#reverb10 – Day 24 – Everything’s OK

Christmas in the post-War United States
Image via Wikipedia

Prompt: Everything’s OK. What was the best moment that could serve as proof that everything is going to be all right? And how will you incorporate that discovery into the year ahead? (Prompt by author Kate Inglis for #reverb10.)

It’s Christmas Eve.  I saw this prompt in my inbox this morning, and have thought about it all day.  We’ve just returned from a lovely and low-key dinner at our favorite neighborhood Italian restaurant, I’m in my new pajamas (a thoughtful gift from my love, who knows that a day spent lounging is a wonderful and rare thing) and waiting until the next showing of “A Christmas Story” on TV.  It is moments like this — moments of quiet contentment, that seem to melt into the wallpaper — when, if I could only take a breath and NOTICE — and say, “THERE!  HERE!  This is it!  THIS!  THIS!  THIS is the essence of everything that makes you happy!”  — WOW.  Those moments are everywhere.

However — life is like being a fighter pilot.  You know the old joke — “Hours of boredom, punctuated by moments of sheer terror.”  The moments of terror show up as spikes on the long readout tape of life.  They are so loud and distorted, and take up so much bandwidth, that I can easily be persuaded that my life is made up of a series of crises, narrowly averted.

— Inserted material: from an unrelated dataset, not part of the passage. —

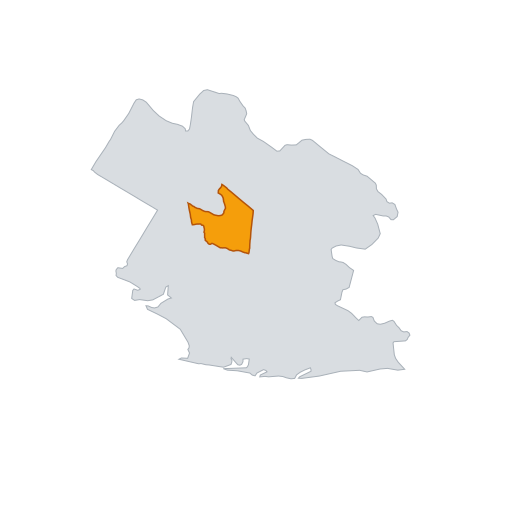 location of Lopè, Ogooué-Ivindo, Gabon, rotated 301°
{"feature_id": "22940354B97125723234680", "entity_name": "Lopè", "entity_type": "district", "adm_level": 2, "iso_a3": "GAB", "parent_name": "Gabon", "parent_adm1": "Ogooué-Ivindo", "projection": "equal_earth", "projection_center": [11.763, -0.029], "detail": "fine", "context": "in_parent", "style": "filled", "palette": "amber", "viewbox_px": 512, "rotation_deg": 301, "n_neighbors": 0, "source": "geoboundaries", "source_scale": "gbopen_adm2", "svg_char_len": 6152}
<svg xmlns="http://www.w3.org/2000/svg" viewBox="0 0 512 512"><g transform="rotate(301 256 256)"><path d="M331.5,78.6L331.3,82.8L327.8,93.0L326.1,100.9L325.7,109.3L326.7,116.0L328.4,120.8L329.4,126.1L328.6,129.8L326.9,131.3L328.1,133.2L330.6,133.6L335.0,132.0L341.7,129.2L350.5,125.2L356.2,123.0L365.8,124.4L370.9,125.9L373.5,128.7L376.3,140.8L377.7,142.6L380.0,147.8L381.9,153.9L382.3,157.0L382.1,159.3L380.2,162.6L378.0,167.5L377.2,170.5L375.4,172.7L373.1,174.8L366.7,175.7L365.8,177.0L364.0,182.2L360.6,186.6L359.1,190.8L357.7,196.4L358.0,203.3L357.3,213.2L356.6,219.9L358.3,222.3L365.9,223.9L367.4,225.3L369.4,229.4L372.0,233.3L379.0,235.8L381.7,238.8L383.9,242.1L384.2,244.8L382.6,255.5L381.1,265.9L381.7,273.8L382.2,281.3L383.0,292.3L382.7,299.0L380.7,303.0L380.7,306.2L381.6,310.1L379.9,320.8L378.7,322.6L375.6,324.6L374.0,327.4L373.5,331.9L371.8,338.1L370.0,340.3L370.0,343.2L371.7,345.3L371.7,348.5L368.6,352.3L366.7,355.2L362.5,356.7L357.8,355.1L356.7,353.0L357.8,349.7L357.4,347.1L355.8,344.3L353.3,337.1L351.0,335.6L349.8,338.5L345.9,344.0L339.1,351.0L334.3,351.5L325.5,349.4L318.1,346.1L314.6,337.9L312.5,331.1L309.3,323.3L305.8,319.5L302.0,317.2L300.3,317.0L294.9,321.4L293.3,323.1L293.3,326.8L293.8,330.2L294.6,331.8L295.3,334.0L295.2,337.4L294.2,342.0L293.9,347.1L277.0,352.0L274.0,350.2L271.9,347.9L269.3,348.3L262.0,350.9L259.3,349.1L256.6,347.8L255.4,348.9L255.3,351.1L256.5,362.9L256.1,367.4L254.5,373.3L253.6,377.3L258.1,378.4L259.7,380.3L261.3,383.3L263.5,386.1L263.6,387.8L261.2,390.9L260.3,394.7L261.5,397.7L264.5,400.8L269.0,404.0L271.2,406.1L271.0,408.0L268.9,412.2L268.1,415.7L266.7,418.8L267.0,421.7L269.0,424.4L268.8,426.9L267.4,428.7L264.6,428.3L262.3,428.6L260.2,427.8L253.6,418.4L252.1,418.2L242.6,425.4L240.2,428.3L238.2,432.6L235.5,441.8L231.2,436.4L227.4,426.6L223.1,420.6L213.8,410.9L211.4,403.7L200.8,387.9L185.7,372.1L174.7,358.3L173.1,355.3L174.9,355.6L185.5,362.5L186.9,361.7L188.2,360.2L183.6,356.6L179.2,353.8L175.1,352.0L171.0,352.2L168.8,349.3L167.3,344.9L166.5,341.1L164.7,337.1L158.9,329.0L157.5,325.8L154.3,321.5L156.2,321.0L162.4,325.1L163.0,323.4L162.5,321.0L156.2,317.1L152.8,316.9L152.0,314.1L152.5,311.0L148.0,299.1L143.4,290.2L142.6,286.0L155.2,305.3L156.8,305.7L159.0,305.5L164.2,303.3L163.2,300.8L160.9,298.0L158.6,299.3L155.7,299.5L154.1,298.4L153.4,296.4L156.4,287.0L155.1,287.5L154.2,289.1L152.6,289.9L150.1,290.4L143.9,285.4L138.4,271.8L137.0,269.1L135.5,264.3L134.1,262.4L127.8,243.1L130.2,244.6L133.1,250.1L138.6,249.0L140.8,245.7L142.7,245.9L144.6,245.1L147.1,242.1L154.2,228.8L156.0,211.3L155.4,200.9L154.4,190.5L156.7,187.3L157.7,189.4L158.1,193.1L159.2,195.8L161.8,198.2L166.5,198.9L173.8,202.7L176.4,205.1L177.1,200.3L185.4,196.1L182.9,194.7L175.5,196.3L165.2,190.1L161.9,186.2L158.7,178.7L155.4,174.8L155.6,171.3L163.0,168.1L164.9,168.4L165.7,172.3L167.7,173.9L168.4,173.3L168.7,170.0L168.8,161.2L166.5,148.5L167.2,146.1L169.2,145.2L171.0,143.6L172.3,143.2L174.8,143.6L176.0,146.5L176.7,148.1L179.2,148.8L181.2,150.4L183.0,150.0L184.5,148.2L186.6,147.8L193.3,147.8L199.4,147.8L211.4,147.9L223.5,147.9L235.5,148.0L244.6,148.0L244.6,140.8L244.5,129.6L244.5,116.4L244.4,103.8L244.4,92.1L244.3,78.2L244.8,74.3L245.4,72.6L245.2,70.3L254.5,70.2L271.4,71.2L278.8,71.1L280.9,71.3L290.1,70.6L297.6,71.4L300.8,72.4L303.6,72.9L312.6,73.5L324.3,72.7L328.2,72.9L330.4,74.9L331.5,78.6Z" fill="#d9dde1" stroke="#a8b0b8" stroke-width="1"/><path d="M254.9,192.2L254.8,192.7L254.6,193.0L254.5,193.4L254.5,193.7L254.7,194.0L254.9,194.3L255.0,194.8L254.9,195.2L254.8,195.6L254.6,196.0L253.8,196.6L253.4,197.1L252.5,197.9L251.7,198.4L250.8,198.8L249.7,199.1L249.3,199.6L249.2,200.1L248.9,200.4L247.7,201.0L247.1,201.4L246.4,201.9L245.7,202.2L245.3,202.5L245.1,202.9L244.8,203.5L244.6,203.8L244.3,204.0L243.9,204.0L243.5,204.2L243.3,204.6L243.2,205.2L243.1,206.0L243.0,206.6L242.9,207.0L242.6,207.6L242.3,208.1L242.1,208.6L242.0,209.3L242.1,209.9L242.3,210.5L242.6,210.9L243.0,211.2L243.7,211.4L244.0,211.6L244.2,212.0L244.4,212.7L244.5,214.1L244.6,216.3L244.6,218.8L244.6,220.2L244.6,221.0L244.8,221.4L245.2,222.0L245.6,223.0L246.3,224.0L246.7,224.7L247.2,225.3L247.4,226.2L247.6,227.2L247.6,228.2L247.6,228.9L247.5,229.6L247.6,230.4L247.9,231.2L248.2,232.3L248.3,233.1L248.6,233.9L249.1,234.7L249.7,235.3L250.3,235.9L250.7,236.3L250.8,236.9L251.5,237.6L251.9,238.8L252.3,239.9L252.5,241.2L252.6,242.5L252.9,243.8L253.1,244.9L253.6,245.8L253.7,246.5L253.7,247.1L253.9,247.3L254.1,247.6L254.2,248.4L255.0,248.3L255.6,248.1L256.1,247.9L256.8,247.5L257.5,247.3L258.4,246.8L259.4,246.6L260.4,246.0L261.3,245.5L262.9,244.6L263.9,244.1L265.3,243.4L266.4,242.8L267.7,242.4L269.4,241.6L273.4,239.5L276.3,238.1L280.8,236.1L284.4,234.4L286.8,233.4L290.5,231.8L293.3,230.4L293.6,230.2L294.7,223.6L295.6,217.2L296.6,210.8L298.1,201.7L298.7,197.3L299.1,196.4L299.3,195.6L299.5,193.7L299.6,193.1L299.7,191.9L299.8,190.5L299.8,189.9L299.1,190.1L298.4,190.5L297.7,190.6L296.6,190.5L295.5,190.4L295.2,190.1L294.6,190.1L293.2,190.0L292.5,190.1L291.7,190.6L291.4,190.8L290.6,191.1L290.6,191.6L290.6,192.8L290.5,195.0L290.3,195.6L289.1,197.6L288.5,198.4L288.0,198.5L287.6,199.1L287.0,199.5L286.4,199.8L284.8,201.8L282.7,204.1L281.8,204.8L281.1,205.3L280.3,205.3L279.0,205.4L277.8,205.5L277.2,205.8L276.5,206.2L275.3,206.1L274.3,206.0L273.5,205.7L272.9,205.2L272.1,204.3L271.3,203.3L270.8,202.2L270.5,201.3L269.9,199.7L269.6,198.5L269.6,197.0L269.5,192.8L269.2,191.9L268.8,191.1L268.2,190.1L267.9,189.3L267.7,188.4L267.6,187.5L267.5,186.8L267.5,186.1L267.5,185.3L267.5,184.2L267.4,183.1L267.0,182.2L266.7,181.5L266.5,181.0L266.5,180.6L266.4,180.3L266.4,179.5L266.4,179.0L266.2,178.6L266.2,178.1L266.4,177.7L266.5,177.3L266.4,176.8L266.2,176.4L266.2,176.0L266.2,175.5L266.4,175.0L266.4,174.2L266.6,173.5L266.6,172.8L266.6,172.2L266.4,171.7L266.3,170.9L266.3,170.6L265.6,171.4L265.0,171.8L264.1,172.6L262.6,173.8L260.7,175.5L258.0,178.1L256.3,179.4L255.3,180.2L253.7,182.0L252.7,182.7L252.0,183.2L251.4,183.8L250.9,184.3L250.4,185.0L250.0,185.3L250.2,185.7L250.5,186.1L251.4,187.2L252.2,188.0L252.9,188.8L253.7,190.1L254.1,190.8L254.7,191.5L254.8,192.0L254.9,192.2Z" fill="#f59e0b" stroke="#b45309" stroke-width="1.5"/></g></svg>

Of course, there’s another way of looking at it.  Moshe Feldenkrais describes a series of meetings with a well-known pedagogue, who taught him how to draw. After a series of  miserable attempts, the teacher said, in effect:  don’t draw the thing.  Draw what is around the thing.  When Moshe began to focus on the “negative space,” the spaces where there was — nothing — the image appeared with great quality and clarity.  I wonder if by shifting my attention to this “blank space,” these plain and everyday moments when there is no crisis, that my perception of contentment would become the norm.

There was a moment, in the last quarter of the year, when a business partner handed me a nice big check.  It represented a lot of concentrated work, and value returned for it.  As shallow as it seems, that moment of receiving that particular check was a moment when I noticed that I was breathing, and that life was good.  Of course, there are many such moments, although they are represented with less drama and splash.  I experienced a similar quality on a spring drive on Texas back roads in search of wildflowers in late March.  I experienced it listening to an inspiring musical performance.  I experienced it in community gathered after the death of a friend.  Somehow, those continual confirmations that “Everything is all right” are too polite — too meek, never forcing themselves into awareness, saying “Look at me!  Here I am!  You’ve got it!”  No.  The perfect moments are wallflowers, the undramatic and everyday events quietly watching from the perimeter, while the glamorous and dramatic challenges get all the attention.  However, polite thought they may be — they are everywhere.  They need only to be acknowledged.

How to have more such moments in 2011?  Well, it’s nice to get checks!  And, I think the way is prepared by simply noticing those moments of contentment, when all is well.  Truth be told, all is well the vast majority of the time.  I’ve found that by counting my blessings, by expressing gratitude, and by simply noticing those moments when all is well — somehow, suddenly, more appear.